**WORK INSTRUCTIONS**: In the entries below, find the lines that include "release" and give their number as the whole reply.

━━ RECORDS TO USE ━━

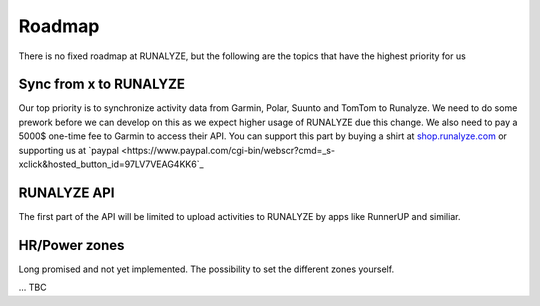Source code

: =========
Roadmap
=========

There is no fixed roadmap at RUNALYZE, but the following are the topics that have the highest priority for us

Sync from x to RUNALYZE
-------------------------

Our top priority is to synchronize activity data from Garmin, Polar, Suunto and TomTom to Runalyze.
We need to do some prework before we can develop on this as we expect higher usage of RUNALYZE due this change.
We also need to pay a 5000$ one-time fee to Garmin to access their API. You can support this part by buying a shirt at `shop.runalyze.com <https://shop.runalyze.com>`_ or supporting us at `paypal <https://www.paypal.com/cgi-bin/webscr?cmd=_s-xclick&hosted_button_id=97LV7VEAG4KK6`_


RUNALYZE API
---------------

The first part of the API will be limited to upload activities to RUNALYZE by apps like RunnerUP and similiar.

HR/Power zones
----------------

Long promised and not yet implemented. The possibility to set the different zones yourself.

...
TBC
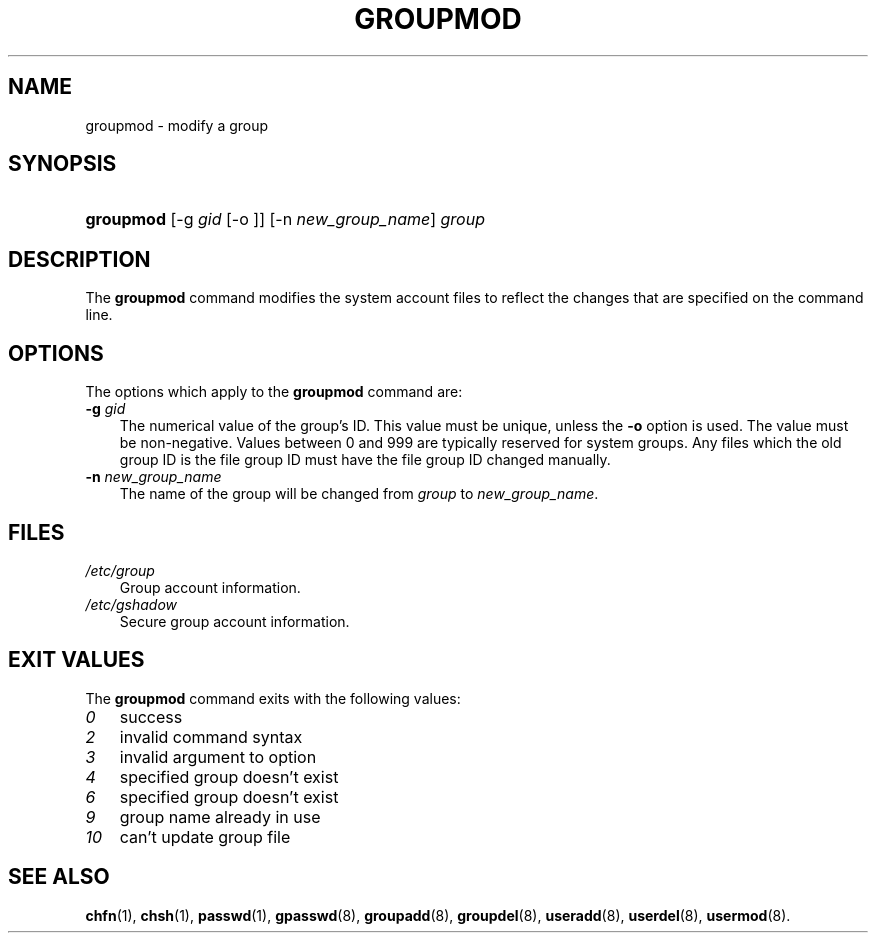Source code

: .\"     Title: groupmod
.\"    Author: 
.\" Generator: DocBook XSL Stylesheets v1.70.1 <http://docbook.sf.net/>
.\"      Date: 06/06/2006
.\"    Manual: System Management Commands
.\"    Source: System Management Commands
.\"
.TH "GROUPMOD" "8" "06/06/2006" "System Management Commands" "System Management Commands"
.\" disable hyphenation
.nh
.\" disable justification (adjust text to left margin only)
.ad l
.SH "NAME"
groupmod \- modify a group
.SH "SYNOPSIS"
.HP 9
\fBgroupmod\fR [\-g\ \fIgid\fR\ [\-o\ ]] [\-n\ \fInew_group_name\fR] \fIgroup\fR
.SH "DESCRIPTION"
.PP
The
\fBgroupmod\fR
command modifies the system account files to reflect the changes that are specified on the command line.
.SH "OPTIONS"
.PP
The options which apply to the
\fBgroupmod\fR
command are:
.TP 3n
\fB\-g\fR \fIgid\fR
The numerical value of the group's ID. This value must be unique, unless the
\fB\-o\fR
option is used. The value must be non\-negative. Values between 0 and 999 are typically reserved for system groups. Any files which the old group ID is the file group ID must have the file group ID changed manually.
.TP 3n
\fB\-n\fR \fInew_group_name\fR
The name of the group will be changed from
\fIgroup\fR
to
\fInew_group_name\fR.
.SH "FILES"
.TP 3n
\fI/etc/group\fR
Group account information.
.TP 3n
\fI/etc/gshadow\fR
Secure group account information.
.SH "EXIT VALUES"
.PP
The
\fBgroupmod\fR
command exits with the following values:
.TP 3n
\fI0\fR
success
.TP 3n
\fI2\fR
invalid command syntax
.TP 3n
\fI3\fR
invalid argument to option
.TP 3n
\fI4\fR
specified group doesn't exist
.TP 3n
\fI6\fR
specified group doesn't exist
.TP 3n
\fI9\fR
group name already in use
.TP 3n
\fI10\fR
can't update group file
.SH "SEE ALSO"
.PP

\fBchfn\fR(1),
\fBchsh\fR(1),
\fBpasswd\fR(1),
\fBgpasswd\fR(8),
\fBgroupadd\fR(8),
\fBgroupdel\fR(8),
\fBuseradd\fR(8),
\fBuserdel\fR(8),
\fBusermod\fR(8).
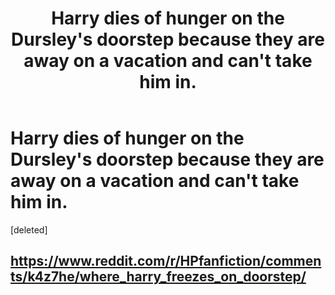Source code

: #+TITLE: Harry dies of hunger on the Dursley's doorstep because they are away on a vacation and can't take him in.

* Harry dies of hunger on the Dursley's doorstep because they are away on a vacation and can't take him in.
:PROPERTIES:
:Score: 13
:DateUnix: 1618407094.0
:DateShort: 2021-Apr-14
:FlairText: Prompt
:END:
[deleted]


** [[https://www.reddit.com/r/HPfanfiction/comments/k4z7he/where_harry_freezes_on_doorstep/]]
:PROPERTIES:
:Author: Omeganian
:Score: 7
:DateUnix: 1618408703.0
:DateShort: 2021-Apr-14
:END:
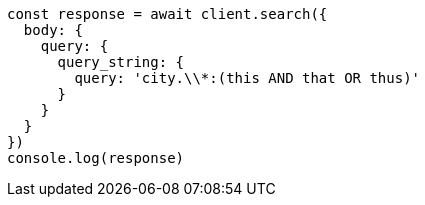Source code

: // This file is autogenerated, DO NOT EDIT
// Use `node scripts/generate-docs-examples.js` to generate the docs examples

[source, js]
----
const response = await client.search({
  body: {
    query: {
      query_string: {
        query: 'city.\\*:(this AND that OR thus)'
      }
    }
  }
})
console.log(response)
----

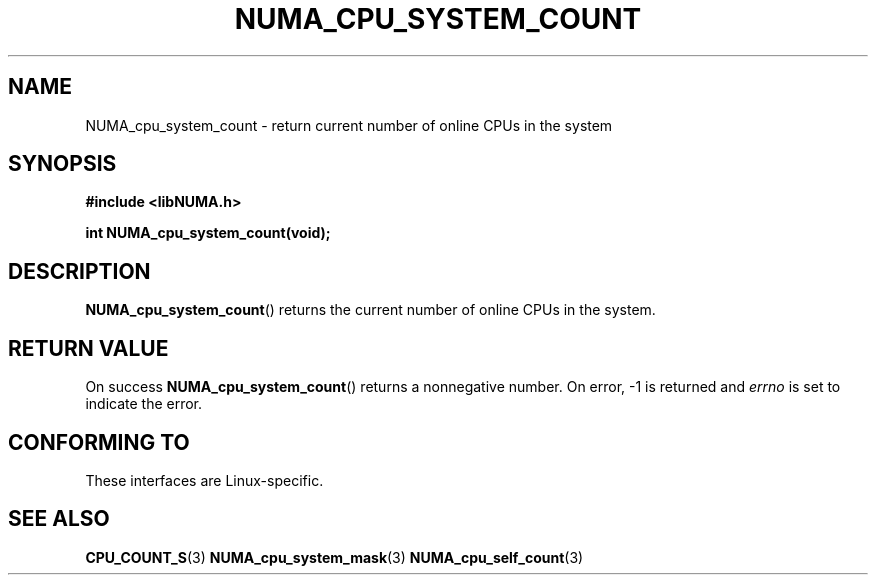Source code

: .\" Written by Ulrich Drepper.
.TH NUMA_CPU_SYSTEM_COUNT 3 2012-4-9 "Linux" "libNUMA"
.SH NAME
NUMA_cpu_system_count \- return current number of online CPUs in the system
.SH SYNOPSIS
.nf
.B #include <libNUMA.h>

.BI "int NUMA_cpu_system_count(void);"
.fi
.SH DESCRIPTION
.BR NUMA_cpu_system_count ()
returns the current number of online CPUs in the system.
.SH RETURN VALUE
On success
.BR NUMA_cpu_system_count ()
returns a nonnegative number.
On error, \-1 is returned and
.I errno
is set to indicate the error.
.SH CONFORMING TO
These interfaces are Linux-specific.
.SH SEE ALSO
.BR CPU_COUNT_S (3)
.BR NUMA_cpu_system_mask (3)
.BR NUMA_cpu_self_count (3)
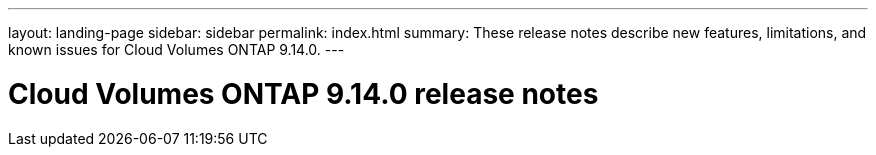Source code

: ---
layout: landing-page
sidebar: sidebar
permalink: index.html
summary: These release notes describe new features, limitations, and known issues for Cloud Volumes ONTAP 9.14.0.
---

= Cloud Volumes ONTAP 9.14.0 release notes
:hardbreaks:
:nofooter:
:icons: font
:linkattrs:
:imagesdir: ./media/
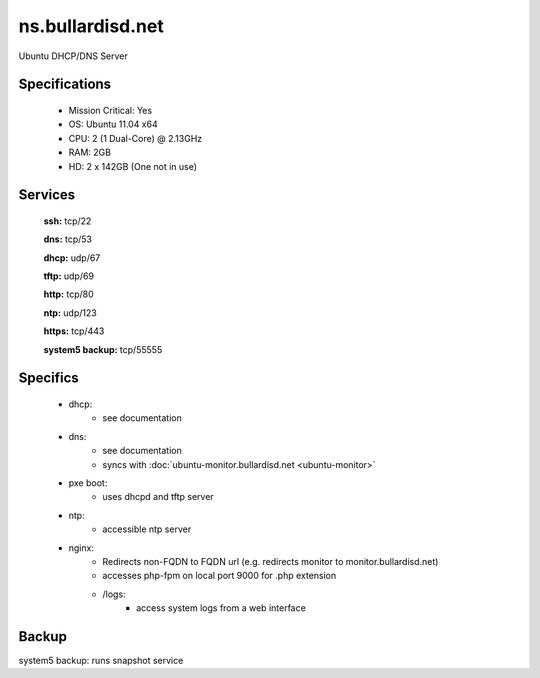 .. _server_ns:
.. index:: DHCP, DNS

=================
ns.bullardisd.net
=================

Ubuntu DHCP/DNS Server

Specifications
==============

    * Mission Critical: Yes
    * OS: Ubuntu 11.04 x64
    * CPU: 2 (1 Dual-Core) @ 2.13GHz
    * RAM: 2GB
    * HD: 2 x 142GB (One not in use)

Services
========

    **ssh:** tcp/22

    **dns:** tcp/53

    **dhcp:** udp/67

    **tftp:** udp/69

    **http:** tcp/80

    **ntp:** udp/123

    **https:** tcp/443

    **system5 backup:** tcp/55555

Specifics
=========

    * dhcp:
        * see documentation
    * dns:
        * see documentation
        * syncs with :doc:`ubuntu-monitor.bullardisd.net <ubuntu-monitor>`
    * pxe boot:
        * uses dhcpd and tftp server
    * ntp:
        * accessible ntp server
    * nginx:
        * Redirects non-FQDN to FQDN url (e.g. redirects monitor to monitor.bullardisd.net)
        * accesses php-fpm on local port 9000 for .php extension
        * /logs:
            * access system logs from a web interface

Backup
======

system5 backup: runs snapshot service
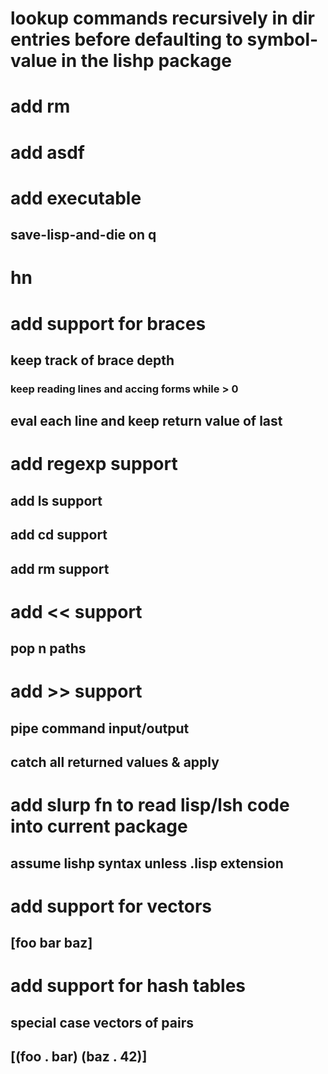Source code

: * lookup commands recursively in *dir* entries before defaulting to symbol-value in the lishp package
* add rm
* add asdf
* add executable
** save-lisp-and-die on q
* hn
* add support for braces
** keep track of brace depth
*** keep reading lines and accing forms while > 0
** eval each line and keep return value of last
* add regexp support
** add ls support
** add cd support
** add rm support
* add << support
** pop n paths
* add >> support
** pipe command input/output
** catch all returned values & apply
* add slurp fn to read lisp/lsh code into current package
** assume lishp syntax unless .lisp extension
* add support for vectors
** [foo bar baz]
* add support for hash tables
** special case vectors of pairs
** [(foo . bar) (baz . 42)]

━━━

**SOLUTION FOR THIS PROBLEM**: 2